A very short extract of SLIDE: Sub LInear Deep-learning Engine
Sharing this amazing piece of research (1). The principles look so simple (in hindsight of course), yet results are incredible - 3.5x faster performance on 44-core CPU compared to NVIDIA GPU. It doesn’t use TensorFlow or any other existing framework. This is basic research and innovation. Looks like this has the potential for making Deep Learning even more accessible. Here are some salient points:
- Diminished returns in Matrix Multiplication algorithms: Existing Deep Learning/Neural Nets are based on matrix multiplication. Matrix operations have been optimized for the last several years, but have reached a saturation point and rely on hardware acceleration for further improvements.

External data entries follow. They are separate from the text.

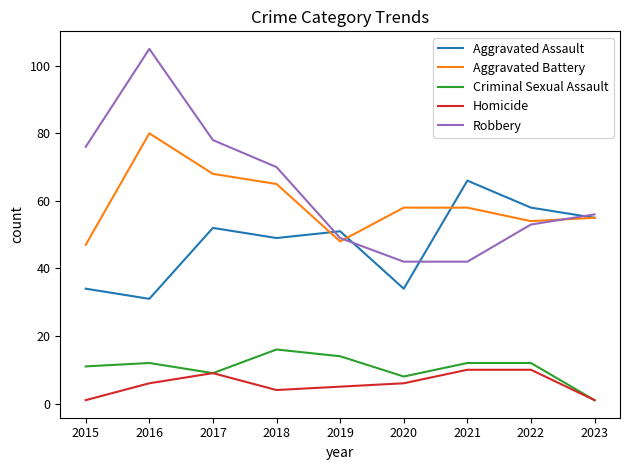

True or false: Aggravated Battery and Criminal Sexual Assault cross at least once.

False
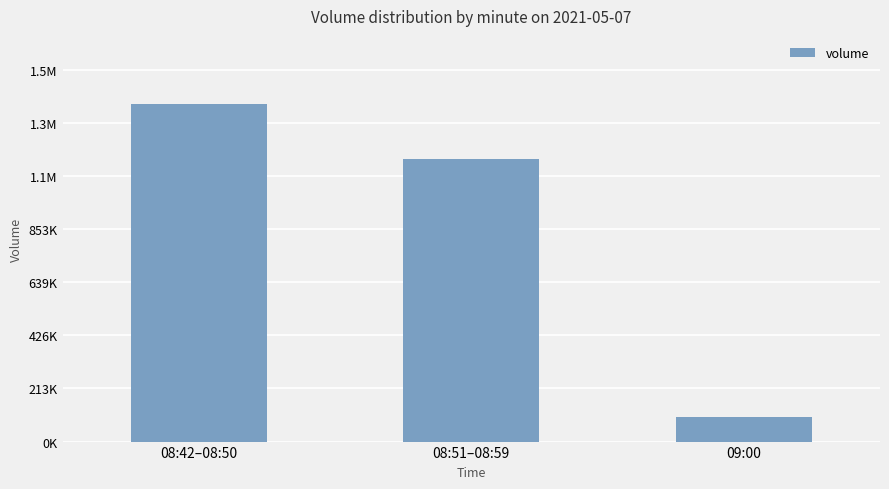

The chart shows a value of 1861531.2 at 08:51–08:59. True or false?

False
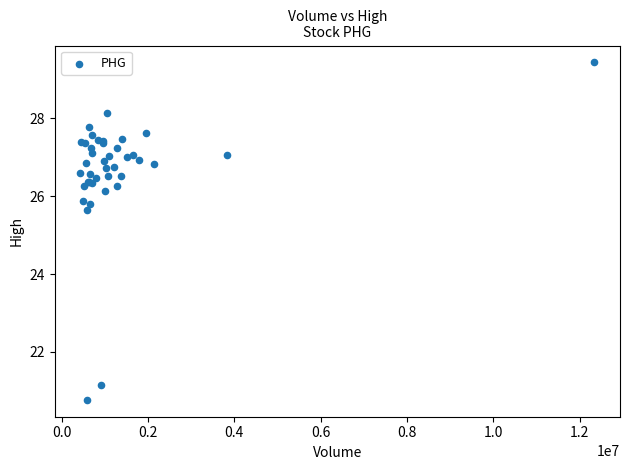

What Y value in the scatter plot is closest to 25?

25.7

- Exploiting Adaptive Sparsity: The idea of dropouts in Deep Learning is a case of exploiting sparsity in the activated neurons. There has been work on showing the computational advantage of Locality Sensitive Hashing (LSH) to identify sparse neurons while training, but previous work didn’t show an implementation that could beat matrix multiplication on specialized hardware, when factoring in overheads of LSH. This paper presents an implementation that does.
- Batch Gradient Descent: Input data is still divided into batches, each batch consisting of hundreds of samples.
- Sequential Feedforward and Backpropagation for each input sample: In the feedforward phase, first active neurons are retrieved for each layer using hash functions on the input data. Then activations are calculated only for the active neurons (this is how sparsity is exploited). In the backpropagation phase, the gradient of the error is propagated back to the same active neurons at each layer using a classical message passing implementation, rather than vector multiplication.
- Exploiting Parallelism: Parallelism is achieved by parallelizing feedforward and backpropagation on the input data. Each sample of input data in the batch runs in its own thread and updates weights in parallel across all layers. To ensure calculations don’t conflict with each other, two arrays are maintained for each neuron, one for the activation of each neuron for each data, and another for the error gradient for each neuron for each data.
- Accumulation of weight updates is done randomly and asynchronously: Key insight utilized is that it doesn’t hurt convergence if the weight updates are accumulated randomly. So each weight is updated asynchronously by each thread. This avoids synchronization during batch accumulation. This design choice is said to be directly responsible for near perfect scaling with increasing cores. (Comparatively, TensorFlow shows poor scaling on CPUs beyond 16 cores.)
(1) See the full research paper here: (https://www.cs.rice.edu/~as143/Papers/SLIDE_MLSys.pdf)